Gerri Sinclair is a Canadian technology executive, entrepreneur and government advisor.

== Education ==
Sinclair holds a Ph.D. in Renaissance Drama as well as an honorary Doctor of Science in Computing Science from the University of British Columbia.

== Career ==
Sinclair was the founding Director of the ExCITE lab at Simon Fraser University, where she was an English professor. In 1996, she founded and served as CEO of NCompass Labs Inc, which was acquired by Microsoft in 2001. She was general manager for the MSN Canada subsidiary.

In 2016, Sinclair was appointed to managing director at Kensington Capital Partners and was the leader of the firm's Vancouver office, managing the $100 million BC Technology fund.

Sinclair served as the Innovation Commissioner for the Government of British Columbia from July 2020 until March 31, 2024. After concluding her term as Innovation Commissioner, Sinclair joined the Vancouver Airport Authority in April 2024, as Interim Vice President: Information Technology and Chief Information Officer (CIO).

== Board memberships ==
Sinclair has served on a number of Canadian national and provincial advisory boards, including the National Advisory Council on the Information Highway and the National Broadband Task Force.
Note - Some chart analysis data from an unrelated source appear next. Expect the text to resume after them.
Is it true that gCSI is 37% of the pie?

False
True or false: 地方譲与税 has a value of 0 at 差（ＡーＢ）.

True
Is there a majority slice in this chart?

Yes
She was formerly President of the British Columbia Premier's Technology Council. She also served on the board of organizations such as Telus Corporation and BC Telecom, and has served as a director of the Toronto Stock Exchange, Canadian Foundation for Innovation, and the Canadian Communications Research Council. Additionally, she has served on the Social Sciences and Humanities Research Council of Canada.

==Awards==
In 2005, Sinclair received Canadian Consumer Choice Award for Business Woman of the Year. She was also named on the 2016 and 2017 Vancouver Power 50 lists.
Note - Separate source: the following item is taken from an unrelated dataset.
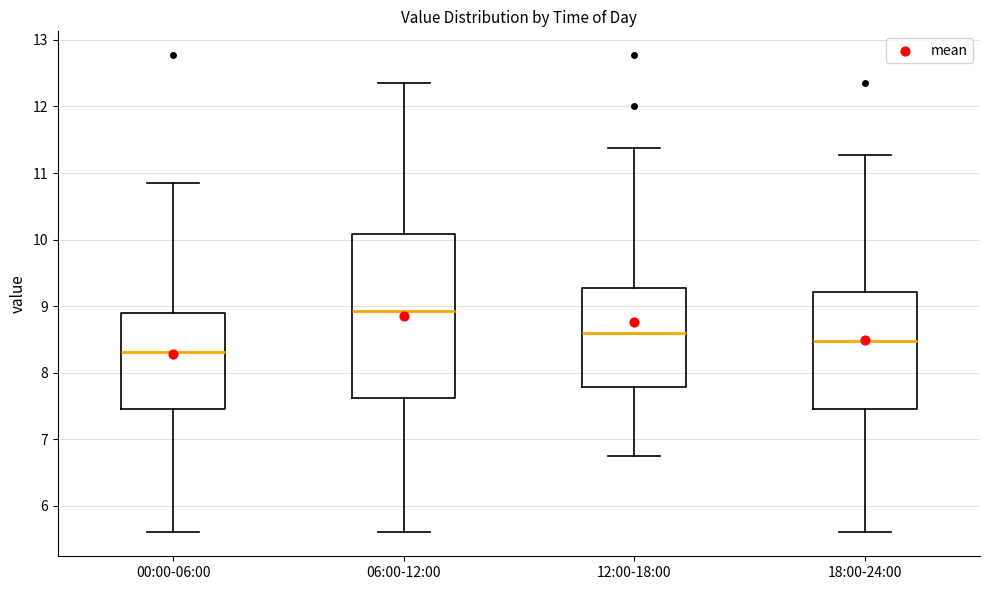

Where is the lower edge of the box for 12:00-18:00 on the y-axis? The values are not printed on the chart, so give them approximately, as read against the axis.

7.8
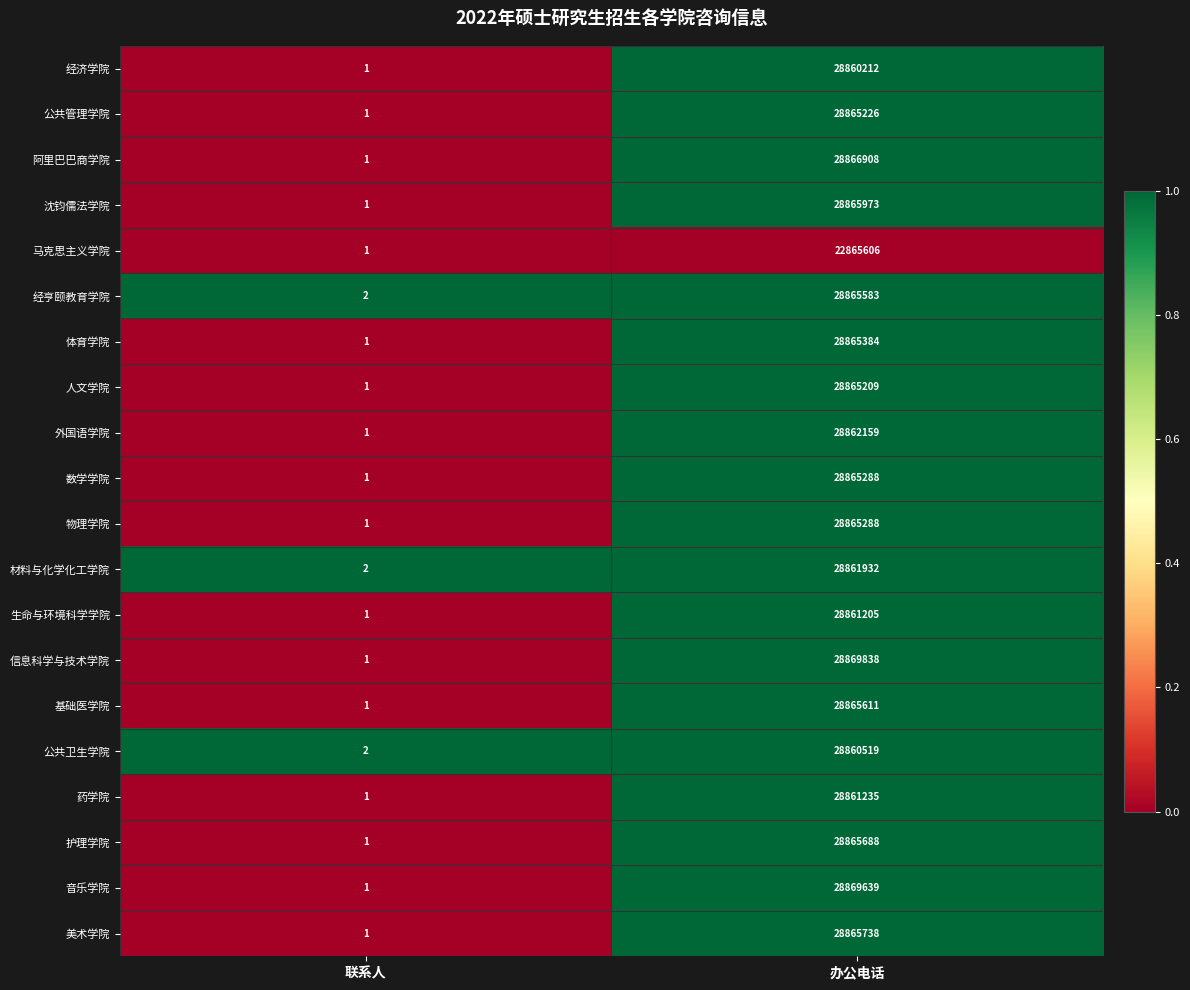

The value of 信息科学与技术学院 at 联系人 is 0. True or false?

False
Additionally, BC Business Magazine named Sinclair as one of the 2017 Women of Influence. The next year, she received the BC Technology Industry Association’s Bill Thompson Lifetime Achievement Award, and a Lifetime Achievement Award as most Influential Woman in Business in Vancouver in 2020.

She has also received awards such as the YWCA Woman of Distinction award, the Canadian Women in Communications Woman of the Year award, and the Canadian Women in New Media Pioneer award.